缩放推理计算在大语言模型（LLMS）中增强推理，并具有长长的链条（COTS）启用诸如回溯和误差校正之类的策略。增强学习（RL）已成为开发这些能力的关键方法，但长期COTS仍然不清楚的条件，RL培训需要仔细的设计选择。在这项研究中，我们系统地研究了长COT推理的机制，从而确定了使模型能够生成长COT轨迹的关键因素。通过广泛的监督微调（SFT）和RL实验，我们提出了四个主要发现：（1）虽然不是严格必要的SFT，但它简化了培训并提高了效率；（2）推理能力往往会随着训练计算的增加而出现，但是不能保证它们的发展，这对于稳定COT长度增长至关重要；（3）缩放可验证的奖励信号对于RL至关重要。我们发现，通过过滤机制利用嘈杂的Web提取的解决方案显示出强大的潜力，尤其是对于诸如STEM推理之类的分布（OOD）任务；（4）基本模型中固有地存在诸如误差校正之类的核心能力，但是通过RL有效地激励这些技能来激励这些技能，需要大量的计算，并且测量其出现需要细微的方法。这些见解为优化培训策略提供了实用的指导，以增强LLMS中的长期COT推理。我们的代码可在以下网址找到：https：//github.com/eddycmu/demystify-long-cot。

AlphaGeometry2 在奥赛几何问题中的金牌级表现

标题: Gold-medalist Performance in Solving Olympiad Geometry with AlphaGeometry2
作者: Yuri Chervonyi, Trieu H. Trinh, Miroslav Olšák, Xiaomeng Yang, Hoang Nguyen, Marcelo Menegali, Junehyuk Jung, Vikas Verma, Quoc V. Le, Thang Luong
日期: 2025-02-05
论文链接: https://arxiv.org/pdf/2502.03544

英文摘要

We present AlphaGeometry2, a significantly improved version of AlphaGeometry introduced in Trinh et al. (2024), which has now surpassed an average gold medalist in solving Olympiad geometry problems. To achieve this, we first extend the original AlphaGeometry language to tackle harder problems involving movements of objects, and problems containing linear equations of angles, ratios, and distances. This, together with other additions, has markedly improved the coverage rate of the AlphaGeometry language on International Math Olympiads (IMO) 2000-2024 geometry problems from 66% to 88%. The search process of AlphaGeometry2 has also been greatly improved through the use of Gemini architecture for better language modeling, and a novel knowledge-sharing mechanism that combines multiple search trees. Together with further enhancements to the symbolic engine and synthetic data generation, we have significantly boosted the overall solving rate of AlphaGeometry2 to 84% for all geometry problems over the last 25 years, compared to 54% previously.
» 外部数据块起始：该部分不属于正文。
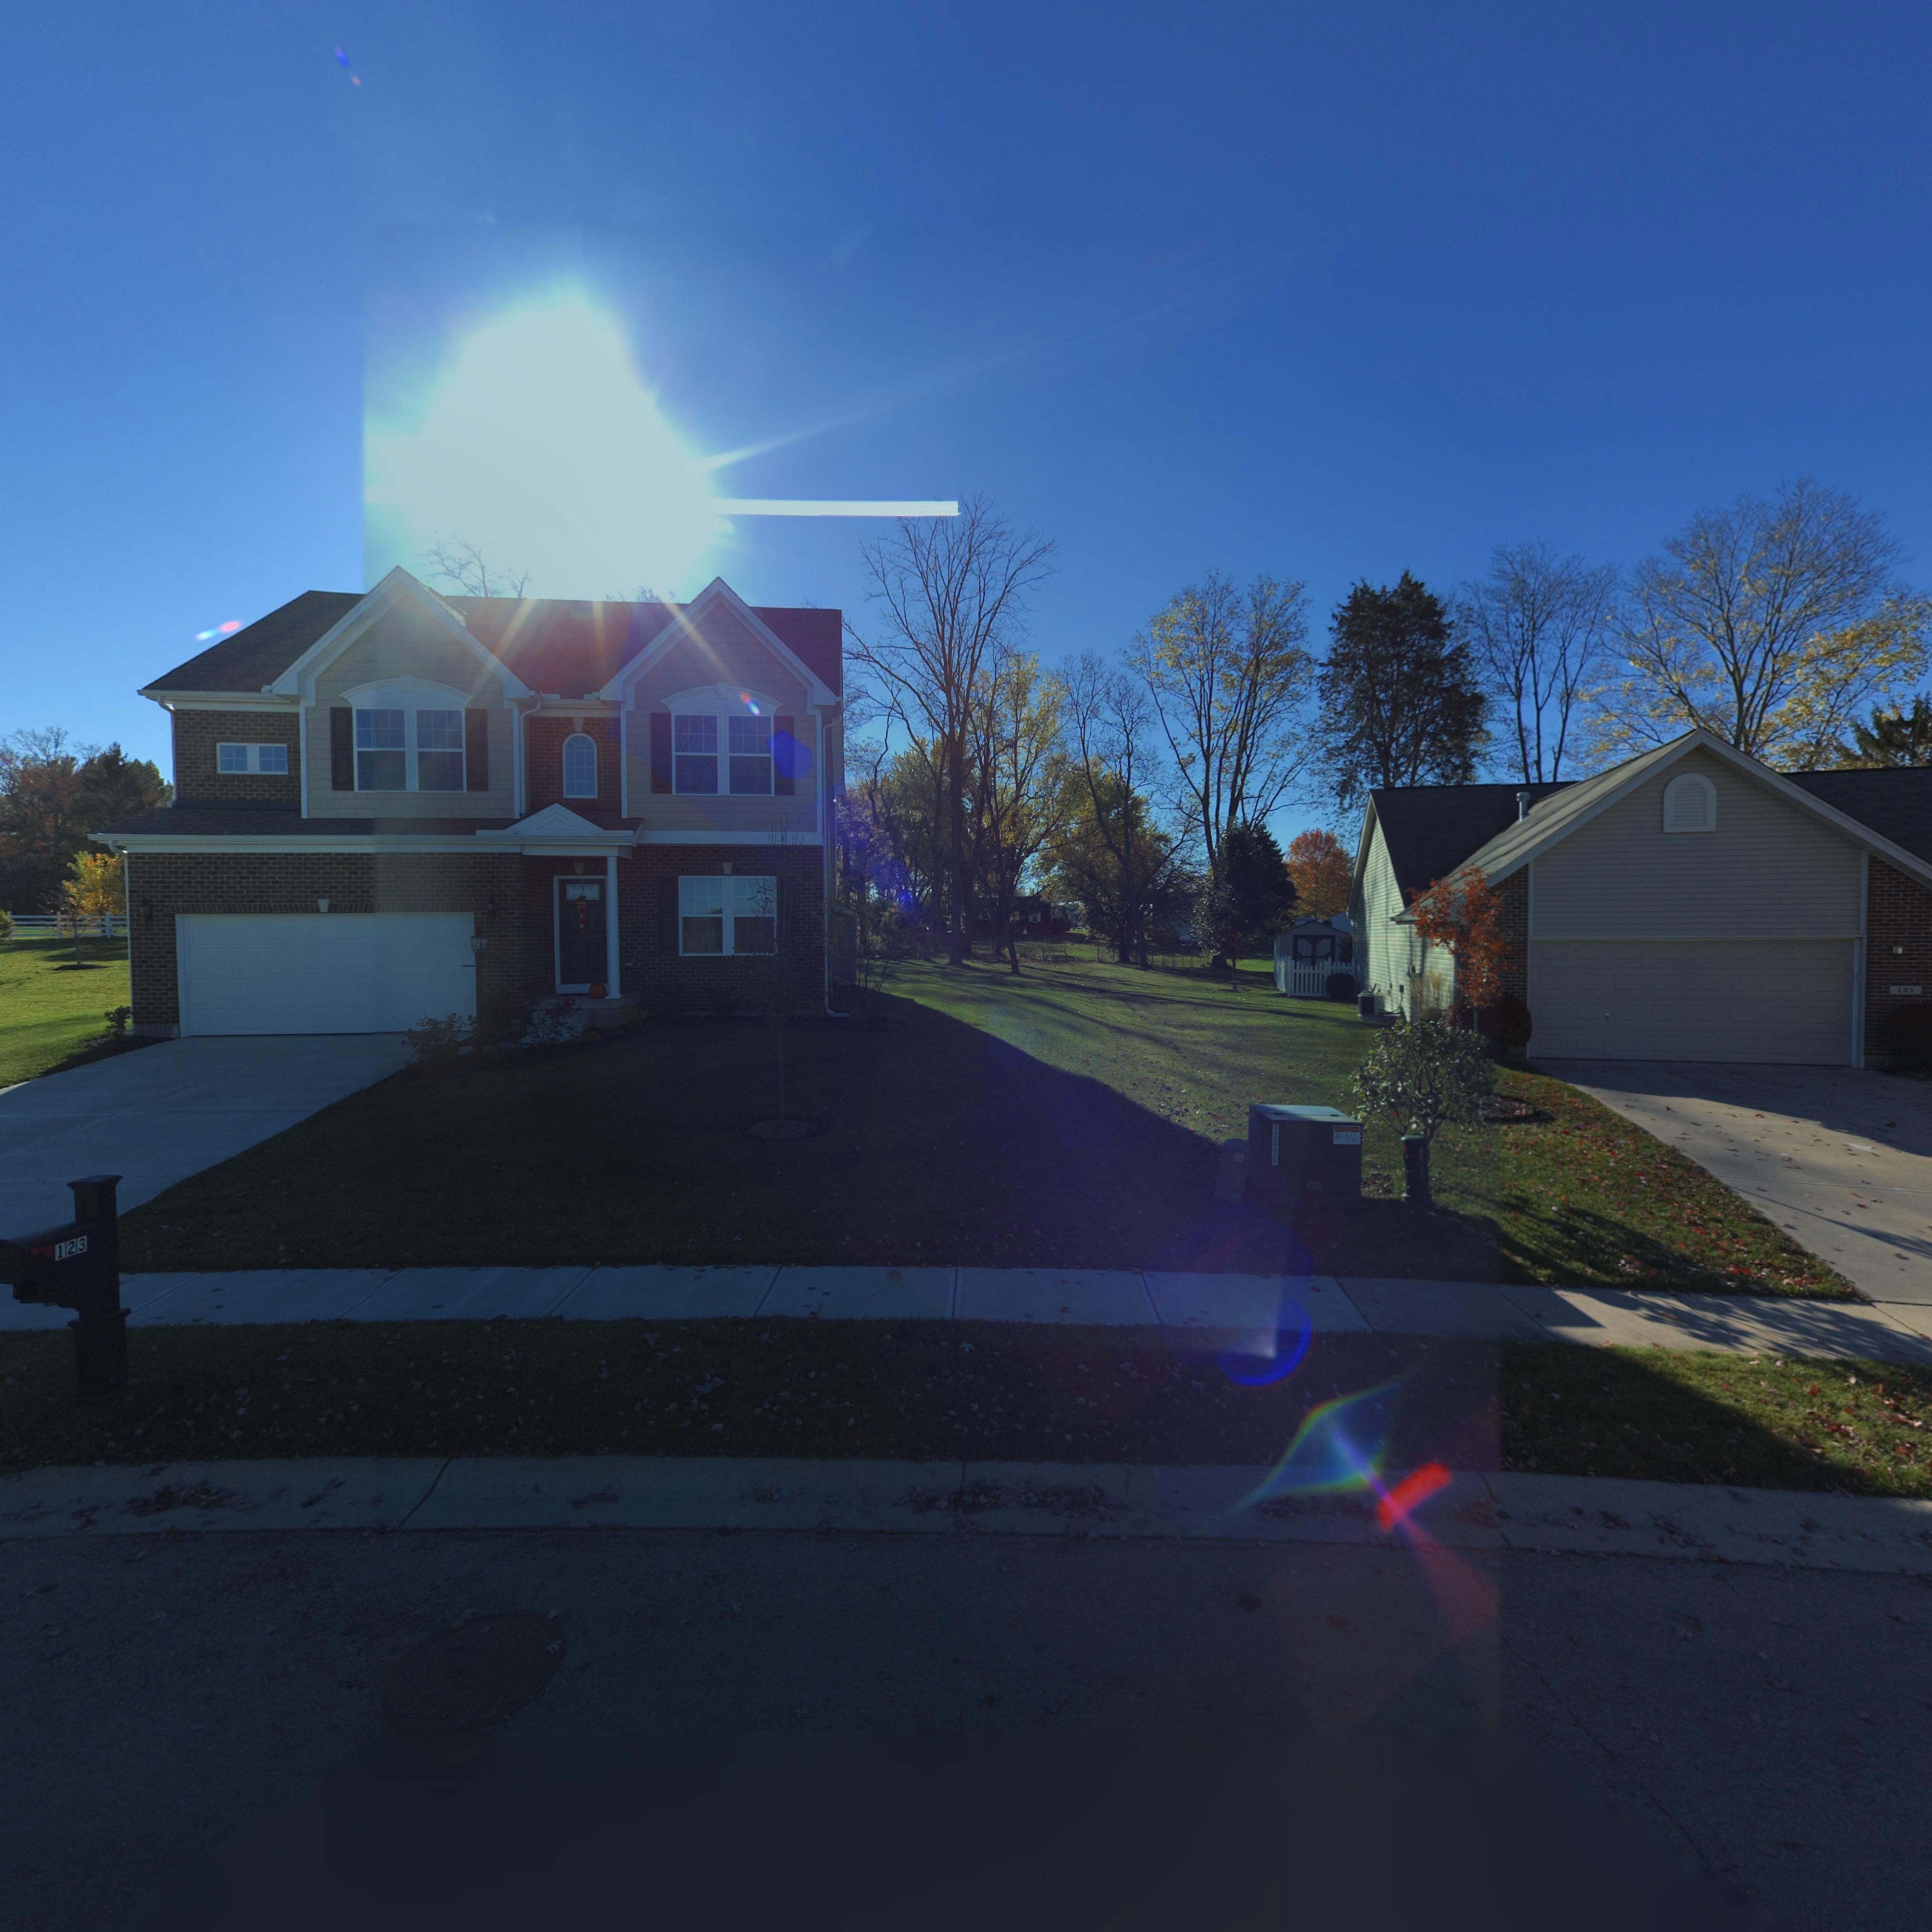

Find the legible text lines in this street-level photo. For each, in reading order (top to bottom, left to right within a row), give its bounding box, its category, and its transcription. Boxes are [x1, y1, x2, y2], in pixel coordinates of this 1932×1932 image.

[1897, 986, 1914, 994] StreetNumber: 121
[1272, 1125, 1278, 1165] None: 9909055
[56, 1236, 87, 1262] StreetNumber: 123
AlphaGeometry2 was also part of the system that achieved silver-medal standard at IMO 2024 https://dpmd.ai/imo-silver. Last but not least, we report progress towards using AlphaGeometry2 as a part of a fully automated system that reliably solves geometry problems directly from natural language input.

中文摘要

我们介绍了AlphageMetry2，这是Trinh等人中引入的字母计量法的显着改进的版本。（2024），现在已经超过了解决奥林匹克几何问题的平均金牌得主。为了实现这一目标，我们首先将原始的字母计量学语言扩展到解决涉及对象运动的更严重问题，以及包含角度，比率和距离的线性方程的问题。这与其他增加一起显着提高了国际数学奥林匹克运动会（IMO）2000-2024几何问题的覆盖率从66％到88％。通过使用Gemini架构来更好地建模，并且通过使用Gemini架构以及一种结合了多个搜索树的新型知识共享机制，可以极大地改善Alphageometry2的搜索过程。加上对符号发动机和合成数据生成的进一步增强，在过去25年中，所有几何问题的总体求解率显着提高到了84％，而先前的54％。Alphageometry2也是在IMO 2024 https://dpmd.ai/imo-silver上实现银色标准的系统的一部分。最后但并非最不重要的一点是，我们报告了使用Alphageometry2作为完全自动化系统的一部分，该系统直接从自然语言输入中可靠地解决了几何问题。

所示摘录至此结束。